• [Quoted passage]
___
Hello. Sometime my app, after running for a while, goes into WSOD and won't recover (restart ring server does not do). On the same process after WSOD, I've noticed that m/sleep no longer terminate, e.g. (m/? (m/sleep 500)). I'm still struggling to pin down the issue with my codebase. Can anyone help me see what might cause this?
Are you doing blocking calls? For example (e/server (slow-query)) If so, changing them to (e/server (e/Offload #(slow-query))) might help 😄
electric v3, right?
It sounds like a deadlock to me, please tell us more about what your app does and if you are using e/Offload
also are you using any sleeps or clocks, and how - is it m/sleep or is it thread/sleep or is it e/System-time-ms
Yes most of the above 🤣 . It's v3. It's a retailer inventory management system, about 7k LOC. I don't use Thread/sleep nor e/System-time-ms, though I use m/sleep a lot, for eventually doing something, e.g. closing a modal like: (case (e/Task (m/sleep ...)) (CloseModal)), for polling, which I have a subroutine I've just rewritten after seeing this https://github.com/hyperfiddle/electric/blob/45f7881df46f86e91a1730e893a05bed6cf4e728/src/contrib/missionary_contrib.cljc#L43,
(defn poll-f-1 [ms f]
(m/ap (m/amb (f)
___
Collected data entries
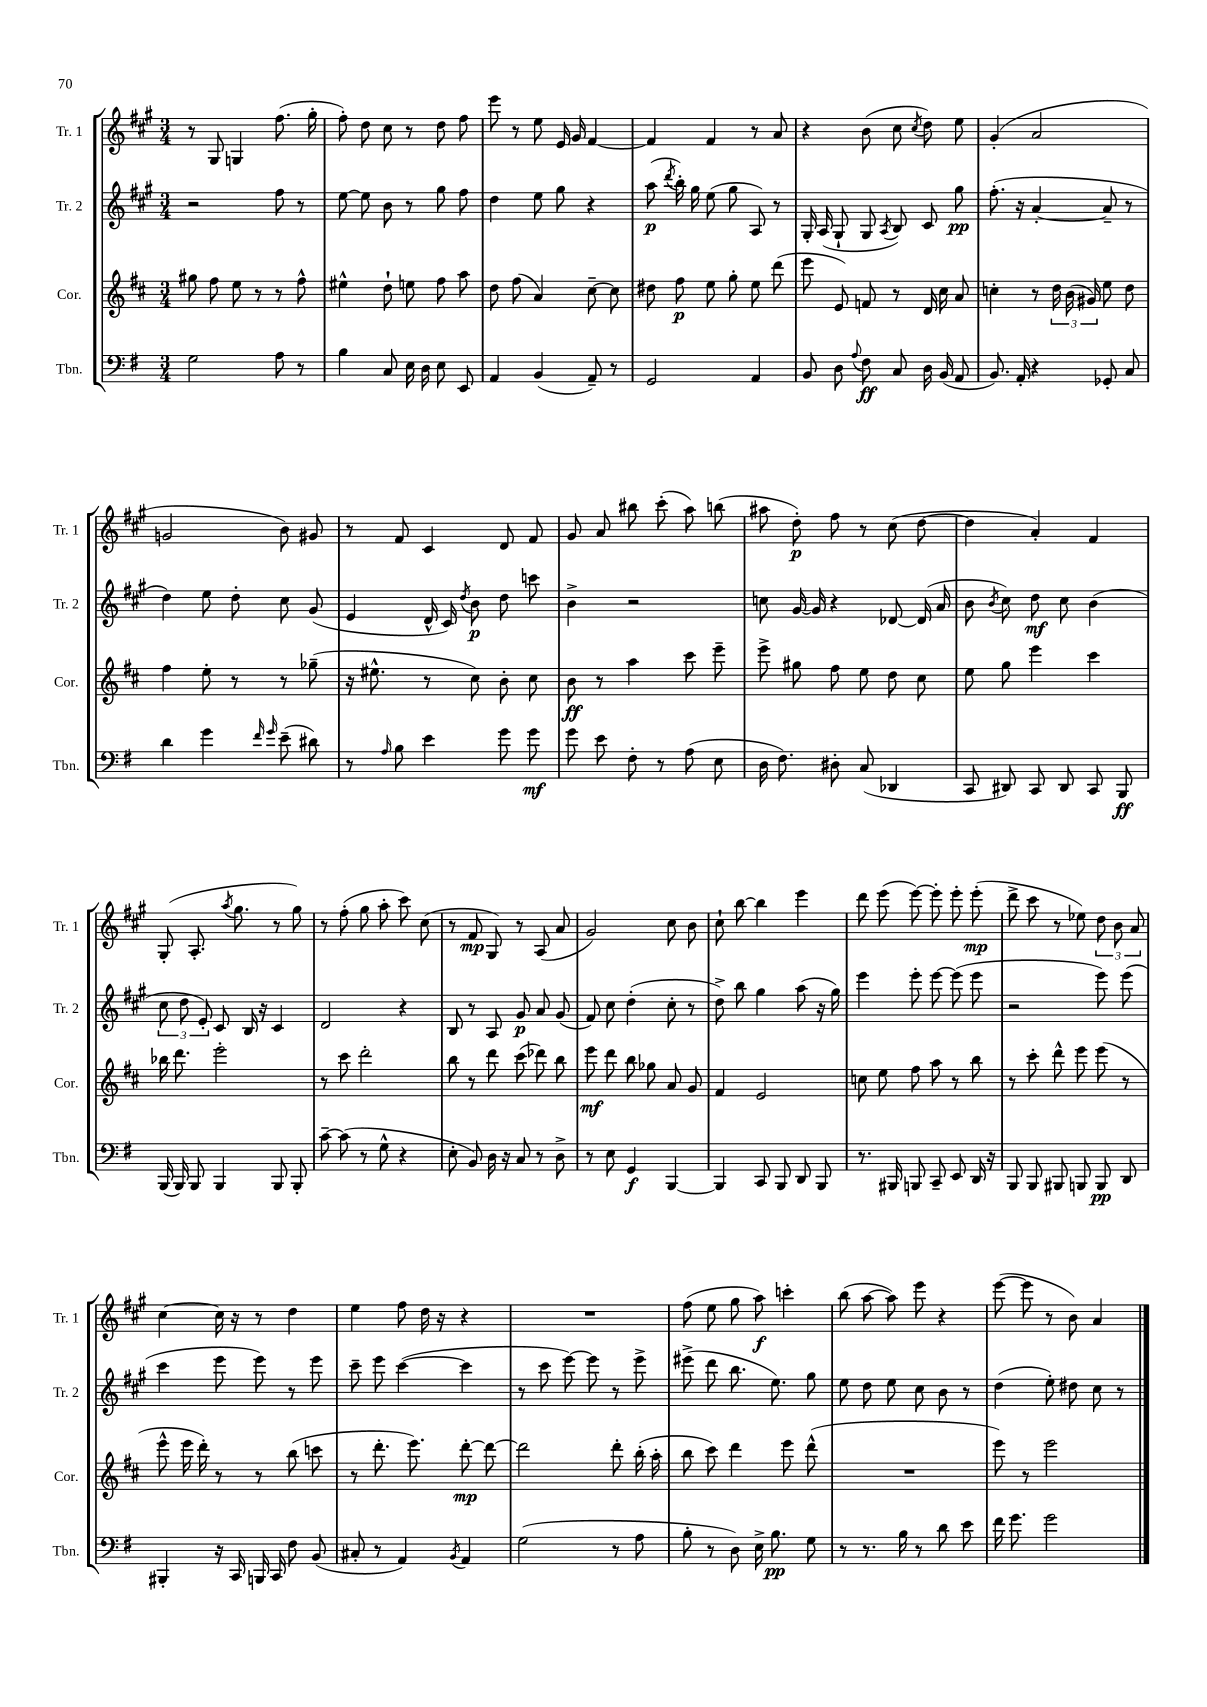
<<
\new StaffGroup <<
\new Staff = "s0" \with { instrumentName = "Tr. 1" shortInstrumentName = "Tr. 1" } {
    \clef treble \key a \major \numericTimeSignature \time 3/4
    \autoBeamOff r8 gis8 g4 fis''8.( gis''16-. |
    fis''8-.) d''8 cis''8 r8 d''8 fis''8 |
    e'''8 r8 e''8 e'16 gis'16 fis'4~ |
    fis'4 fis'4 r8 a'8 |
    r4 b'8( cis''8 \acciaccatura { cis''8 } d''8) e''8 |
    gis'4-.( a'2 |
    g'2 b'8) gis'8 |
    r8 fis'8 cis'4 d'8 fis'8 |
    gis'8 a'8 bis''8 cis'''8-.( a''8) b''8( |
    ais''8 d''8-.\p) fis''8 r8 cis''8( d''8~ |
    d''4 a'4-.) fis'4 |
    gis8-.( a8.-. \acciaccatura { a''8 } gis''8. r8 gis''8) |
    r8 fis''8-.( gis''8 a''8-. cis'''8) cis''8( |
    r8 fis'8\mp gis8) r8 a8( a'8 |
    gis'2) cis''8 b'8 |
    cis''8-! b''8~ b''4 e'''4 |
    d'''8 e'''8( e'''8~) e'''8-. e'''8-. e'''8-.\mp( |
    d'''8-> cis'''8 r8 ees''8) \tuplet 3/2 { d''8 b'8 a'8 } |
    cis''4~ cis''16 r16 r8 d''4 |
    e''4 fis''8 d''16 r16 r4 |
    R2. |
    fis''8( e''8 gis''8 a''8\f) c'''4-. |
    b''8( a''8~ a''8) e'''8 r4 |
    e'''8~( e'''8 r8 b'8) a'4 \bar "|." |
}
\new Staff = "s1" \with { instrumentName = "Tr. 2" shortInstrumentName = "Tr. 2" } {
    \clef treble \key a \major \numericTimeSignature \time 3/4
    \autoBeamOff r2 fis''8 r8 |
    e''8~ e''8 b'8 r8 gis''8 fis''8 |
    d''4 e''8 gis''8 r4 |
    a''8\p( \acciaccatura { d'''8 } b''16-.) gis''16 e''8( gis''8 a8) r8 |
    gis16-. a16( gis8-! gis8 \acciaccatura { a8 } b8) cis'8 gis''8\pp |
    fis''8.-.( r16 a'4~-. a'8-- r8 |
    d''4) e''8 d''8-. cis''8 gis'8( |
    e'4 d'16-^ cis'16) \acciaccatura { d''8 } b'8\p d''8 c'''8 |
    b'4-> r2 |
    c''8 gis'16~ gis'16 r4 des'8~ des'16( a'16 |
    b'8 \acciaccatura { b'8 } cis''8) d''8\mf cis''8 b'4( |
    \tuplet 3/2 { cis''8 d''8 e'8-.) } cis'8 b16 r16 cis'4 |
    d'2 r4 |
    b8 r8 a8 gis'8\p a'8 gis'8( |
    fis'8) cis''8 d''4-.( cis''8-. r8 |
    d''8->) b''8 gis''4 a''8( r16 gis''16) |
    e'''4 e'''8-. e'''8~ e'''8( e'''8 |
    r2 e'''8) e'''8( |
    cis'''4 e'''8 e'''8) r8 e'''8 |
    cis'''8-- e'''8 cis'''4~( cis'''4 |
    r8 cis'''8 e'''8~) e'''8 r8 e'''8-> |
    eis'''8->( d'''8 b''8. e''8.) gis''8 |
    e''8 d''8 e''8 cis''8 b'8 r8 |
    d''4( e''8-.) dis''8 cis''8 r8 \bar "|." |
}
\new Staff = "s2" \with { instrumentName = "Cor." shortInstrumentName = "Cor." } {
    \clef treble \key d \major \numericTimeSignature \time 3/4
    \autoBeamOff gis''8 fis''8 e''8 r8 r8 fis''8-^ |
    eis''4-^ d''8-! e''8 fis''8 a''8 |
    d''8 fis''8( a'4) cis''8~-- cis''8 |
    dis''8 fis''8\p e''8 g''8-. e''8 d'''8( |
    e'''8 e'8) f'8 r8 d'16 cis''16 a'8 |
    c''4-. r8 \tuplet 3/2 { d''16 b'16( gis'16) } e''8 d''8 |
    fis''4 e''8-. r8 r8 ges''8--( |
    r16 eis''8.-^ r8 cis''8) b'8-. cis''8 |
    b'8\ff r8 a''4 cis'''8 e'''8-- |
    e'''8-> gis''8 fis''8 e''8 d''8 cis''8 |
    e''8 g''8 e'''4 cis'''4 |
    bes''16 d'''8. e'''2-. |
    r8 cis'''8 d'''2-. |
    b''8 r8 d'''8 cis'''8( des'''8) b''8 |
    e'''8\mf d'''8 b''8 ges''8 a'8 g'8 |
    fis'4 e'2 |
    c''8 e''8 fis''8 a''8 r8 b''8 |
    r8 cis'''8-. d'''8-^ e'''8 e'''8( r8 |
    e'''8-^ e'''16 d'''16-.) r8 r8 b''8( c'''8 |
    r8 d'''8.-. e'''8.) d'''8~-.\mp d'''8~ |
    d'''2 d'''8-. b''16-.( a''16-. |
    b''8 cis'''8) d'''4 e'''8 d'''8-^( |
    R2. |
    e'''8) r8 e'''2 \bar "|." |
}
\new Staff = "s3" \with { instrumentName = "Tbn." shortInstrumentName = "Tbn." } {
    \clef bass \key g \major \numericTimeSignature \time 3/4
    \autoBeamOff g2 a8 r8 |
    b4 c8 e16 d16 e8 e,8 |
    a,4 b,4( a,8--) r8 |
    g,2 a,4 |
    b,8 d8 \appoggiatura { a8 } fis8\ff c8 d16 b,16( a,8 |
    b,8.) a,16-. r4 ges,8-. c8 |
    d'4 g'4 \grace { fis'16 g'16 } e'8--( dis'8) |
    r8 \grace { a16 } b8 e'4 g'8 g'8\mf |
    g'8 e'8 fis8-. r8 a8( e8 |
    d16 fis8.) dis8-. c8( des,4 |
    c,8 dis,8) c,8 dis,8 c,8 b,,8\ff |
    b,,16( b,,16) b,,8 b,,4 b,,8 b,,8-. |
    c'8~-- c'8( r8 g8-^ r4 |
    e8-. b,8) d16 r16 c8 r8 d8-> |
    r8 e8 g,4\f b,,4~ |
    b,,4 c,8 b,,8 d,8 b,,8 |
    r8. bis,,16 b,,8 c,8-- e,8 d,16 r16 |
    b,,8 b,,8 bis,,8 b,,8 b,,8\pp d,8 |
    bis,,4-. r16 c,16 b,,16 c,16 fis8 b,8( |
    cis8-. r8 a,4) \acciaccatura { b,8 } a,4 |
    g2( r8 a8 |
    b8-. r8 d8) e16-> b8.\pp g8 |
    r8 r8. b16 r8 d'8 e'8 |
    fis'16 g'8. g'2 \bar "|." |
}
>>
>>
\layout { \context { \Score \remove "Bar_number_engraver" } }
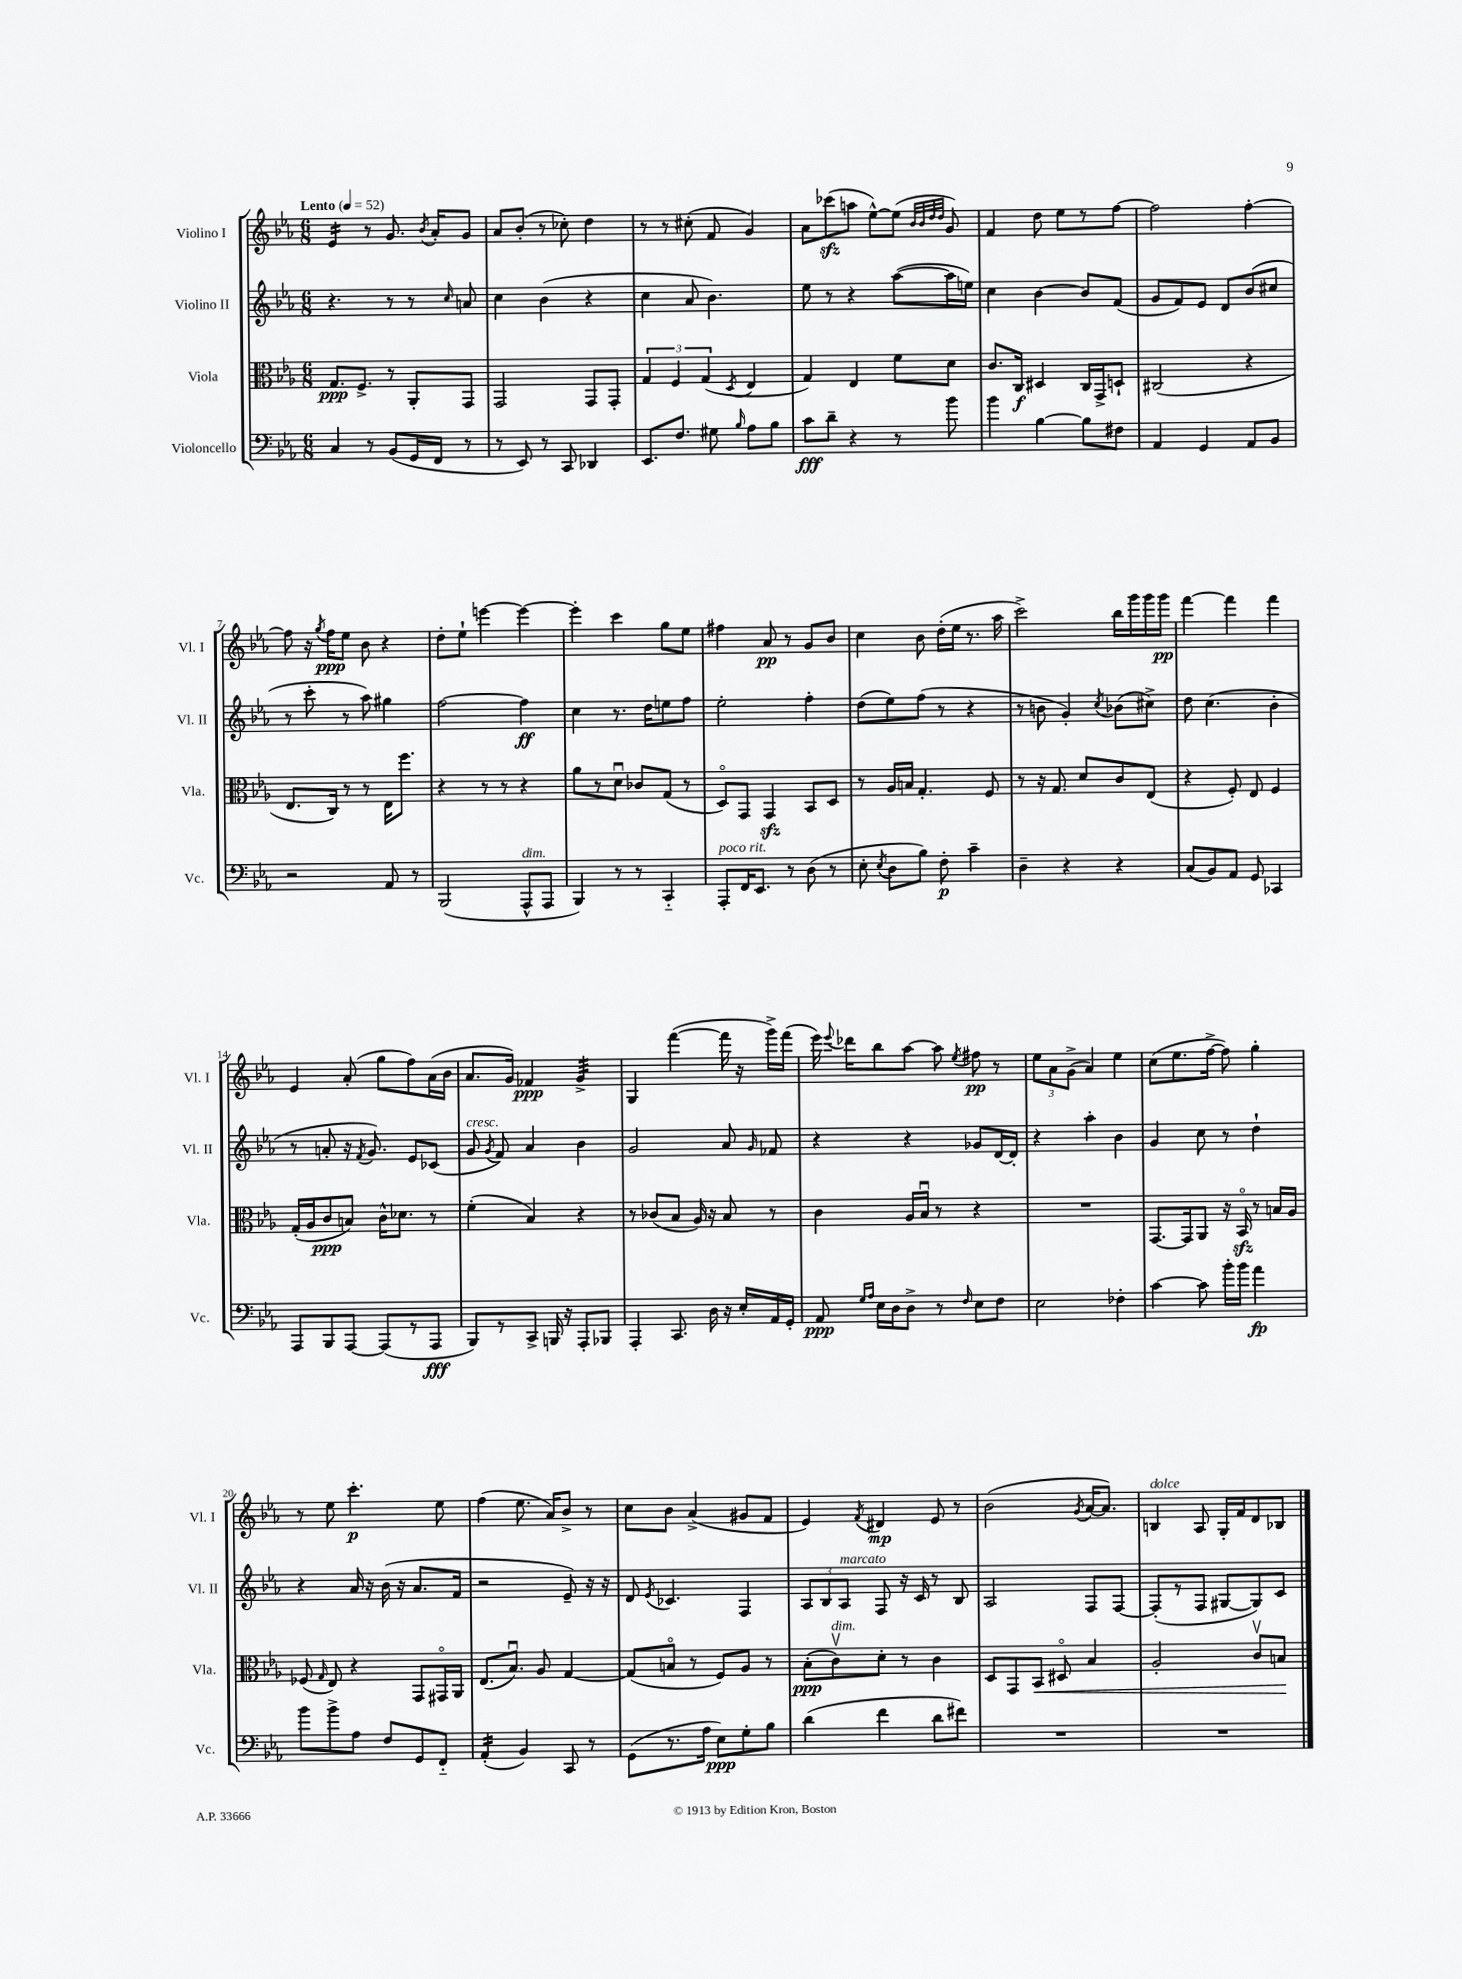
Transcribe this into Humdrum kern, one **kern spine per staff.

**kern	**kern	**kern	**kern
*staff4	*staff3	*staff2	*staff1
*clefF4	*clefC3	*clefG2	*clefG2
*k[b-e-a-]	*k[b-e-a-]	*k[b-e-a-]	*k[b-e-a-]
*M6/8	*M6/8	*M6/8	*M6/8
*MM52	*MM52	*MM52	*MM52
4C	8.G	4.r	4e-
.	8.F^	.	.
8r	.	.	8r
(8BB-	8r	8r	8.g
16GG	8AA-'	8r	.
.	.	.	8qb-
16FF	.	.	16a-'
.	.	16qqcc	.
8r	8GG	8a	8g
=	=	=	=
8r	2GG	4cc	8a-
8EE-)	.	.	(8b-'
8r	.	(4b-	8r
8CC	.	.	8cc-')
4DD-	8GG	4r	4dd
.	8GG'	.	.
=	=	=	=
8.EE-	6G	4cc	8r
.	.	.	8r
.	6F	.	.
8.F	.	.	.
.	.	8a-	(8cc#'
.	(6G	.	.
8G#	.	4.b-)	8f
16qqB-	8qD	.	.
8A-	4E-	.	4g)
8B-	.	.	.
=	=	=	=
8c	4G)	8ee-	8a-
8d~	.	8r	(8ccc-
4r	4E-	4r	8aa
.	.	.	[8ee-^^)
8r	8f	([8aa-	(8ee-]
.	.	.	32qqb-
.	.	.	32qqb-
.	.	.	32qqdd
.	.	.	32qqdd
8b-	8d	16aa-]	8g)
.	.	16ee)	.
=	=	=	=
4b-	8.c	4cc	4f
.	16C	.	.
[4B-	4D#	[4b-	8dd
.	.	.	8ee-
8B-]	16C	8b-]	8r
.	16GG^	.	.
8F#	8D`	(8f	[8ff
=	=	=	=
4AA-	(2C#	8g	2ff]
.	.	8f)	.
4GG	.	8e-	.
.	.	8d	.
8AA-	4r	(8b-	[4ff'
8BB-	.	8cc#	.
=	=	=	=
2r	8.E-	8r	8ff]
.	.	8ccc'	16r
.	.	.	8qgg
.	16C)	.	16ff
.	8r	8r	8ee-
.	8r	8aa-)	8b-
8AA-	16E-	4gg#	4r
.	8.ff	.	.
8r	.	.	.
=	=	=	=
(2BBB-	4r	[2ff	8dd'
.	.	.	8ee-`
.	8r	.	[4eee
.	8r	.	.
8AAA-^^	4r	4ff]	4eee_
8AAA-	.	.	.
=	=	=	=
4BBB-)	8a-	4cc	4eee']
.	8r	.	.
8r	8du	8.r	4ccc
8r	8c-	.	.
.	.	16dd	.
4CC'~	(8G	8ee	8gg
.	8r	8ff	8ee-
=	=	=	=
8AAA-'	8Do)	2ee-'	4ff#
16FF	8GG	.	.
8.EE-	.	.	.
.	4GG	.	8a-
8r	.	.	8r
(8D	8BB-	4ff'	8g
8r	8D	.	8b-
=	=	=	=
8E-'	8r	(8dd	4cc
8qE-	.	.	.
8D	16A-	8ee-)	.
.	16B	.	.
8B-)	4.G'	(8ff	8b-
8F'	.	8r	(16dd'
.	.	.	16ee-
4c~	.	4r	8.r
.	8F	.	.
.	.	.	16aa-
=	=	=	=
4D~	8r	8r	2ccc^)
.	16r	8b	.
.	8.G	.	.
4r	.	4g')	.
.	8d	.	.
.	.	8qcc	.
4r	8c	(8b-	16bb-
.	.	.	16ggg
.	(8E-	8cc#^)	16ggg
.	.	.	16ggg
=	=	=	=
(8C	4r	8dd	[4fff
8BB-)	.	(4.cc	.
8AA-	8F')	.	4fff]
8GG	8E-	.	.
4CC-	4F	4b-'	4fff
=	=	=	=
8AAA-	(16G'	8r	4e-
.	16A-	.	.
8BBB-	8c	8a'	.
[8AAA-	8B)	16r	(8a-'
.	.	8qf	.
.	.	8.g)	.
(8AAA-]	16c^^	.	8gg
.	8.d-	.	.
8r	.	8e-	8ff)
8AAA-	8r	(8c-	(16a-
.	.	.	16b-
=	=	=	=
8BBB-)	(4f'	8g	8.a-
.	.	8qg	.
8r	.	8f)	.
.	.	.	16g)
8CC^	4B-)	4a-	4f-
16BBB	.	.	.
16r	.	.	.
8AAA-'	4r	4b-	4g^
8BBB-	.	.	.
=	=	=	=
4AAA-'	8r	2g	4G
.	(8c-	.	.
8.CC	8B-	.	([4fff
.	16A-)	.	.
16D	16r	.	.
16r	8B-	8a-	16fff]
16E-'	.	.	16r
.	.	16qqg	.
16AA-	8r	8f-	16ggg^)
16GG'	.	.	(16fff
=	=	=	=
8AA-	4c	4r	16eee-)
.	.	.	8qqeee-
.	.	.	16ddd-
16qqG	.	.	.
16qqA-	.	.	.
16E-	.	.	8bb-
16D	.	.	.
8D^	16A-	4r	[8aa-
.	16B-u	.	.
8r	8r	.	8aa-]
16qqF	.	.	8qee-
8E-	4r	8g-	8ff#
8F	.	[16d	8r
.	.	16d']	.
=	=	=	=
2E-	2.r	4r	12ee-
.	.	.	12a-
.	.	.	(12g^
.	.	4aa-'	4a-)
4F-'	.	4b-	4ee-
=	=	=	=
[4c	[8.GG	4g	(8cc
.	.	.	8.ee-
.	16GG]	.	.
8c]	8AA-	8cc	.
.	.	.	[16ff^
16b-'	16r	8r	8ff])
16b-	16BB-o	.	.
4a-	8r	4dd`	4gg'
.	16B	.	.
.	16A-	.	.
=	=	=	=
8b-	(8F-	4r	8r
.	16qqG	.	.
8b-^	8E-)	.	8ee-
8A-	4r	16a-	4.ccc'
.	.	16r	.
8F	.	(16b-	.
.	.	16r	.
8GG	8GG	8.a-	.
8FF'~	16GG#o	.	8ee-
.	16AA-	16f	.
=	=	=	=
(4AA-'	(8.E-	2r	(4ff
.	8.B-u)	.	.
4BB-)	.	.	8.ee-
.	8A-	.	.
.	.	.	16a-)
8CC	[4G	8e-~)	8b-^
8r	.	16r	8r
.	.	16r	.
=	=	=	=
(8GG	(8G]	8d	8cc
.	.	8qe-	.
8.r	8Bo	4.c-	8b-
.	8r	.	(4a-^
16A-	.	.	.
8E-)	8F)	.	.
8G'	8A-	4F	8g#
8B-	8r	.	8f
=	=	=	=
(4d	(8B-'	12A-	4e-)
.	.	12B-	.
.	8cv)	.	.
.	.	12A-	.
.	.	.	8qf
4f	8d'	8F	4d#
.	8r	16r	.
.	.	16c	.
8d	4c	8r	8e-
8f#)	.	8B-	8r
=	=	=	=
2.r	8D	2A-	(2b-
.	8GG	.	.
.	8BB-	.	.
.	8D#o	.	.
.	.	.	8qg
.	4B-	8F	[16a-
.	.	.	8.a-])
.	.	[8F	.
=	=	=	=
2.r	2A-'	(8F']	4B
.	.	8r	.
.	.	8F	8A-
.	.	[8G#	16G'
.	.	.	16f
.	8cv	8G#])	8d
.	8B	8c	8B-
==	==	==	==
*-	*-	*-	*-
___
• [Prompt A] List every distinct name with the m/ prefix that appears in the thread about the Electric app hang.
• [Prompt B] Pick up the thread about the Electric app hang at its final line and carry it further.

• [Task response A] m/sleep, m/?, m/ap, m/amb

• [Task response B]
(loop []
(m/? (m/sleep ms))
(m/amb (f) (recur))))))
(defn poll-f-2 [ms f]
(m/ap (loop [r (f)]
(m/amb r
(recur (do (m/? (m/sleep ms))
(f)))))))
Also, I've been siting control flows and e/for on client since leaving them on server could blow up the page. Not sure how true is this, but after re-siting, it does help.I think it's a deadlock, the good news is the next Electric release (including relevant parts of missionary) is lock-free, making deadlocks impossible. The bad news is we're a couple months away from delivering the release
as for a workaround - how are these fns being called from electric? What is the ms param as well?
Right on! Glad to hear about the new release. The poll function I used like this:
(e/server (e/input
(poll-f 1000 ; every second yields new formatted time
(fn [] (tick/format "HH:mm:ss dd/MM"
(tick/zoned-date-time))))))
But I also got rid of it in my attempt to fix WSOD. Now I use them only on client. I moved m/sleep+e/Task and control flows to client side. Made sure to e/Offload blocking calls yes. I haven't see WSOD anymore so far.Here I use poll function on client to query info from Android hosting webview. These calls on client I didn't get rid of.
(e/client
(e/reduction {} nil
(poll-f 1000
(fn [] (.post js/Android "bluetooth" "connected_device")))))Just to confirm - e/offload of blocking calls eliminated the problem?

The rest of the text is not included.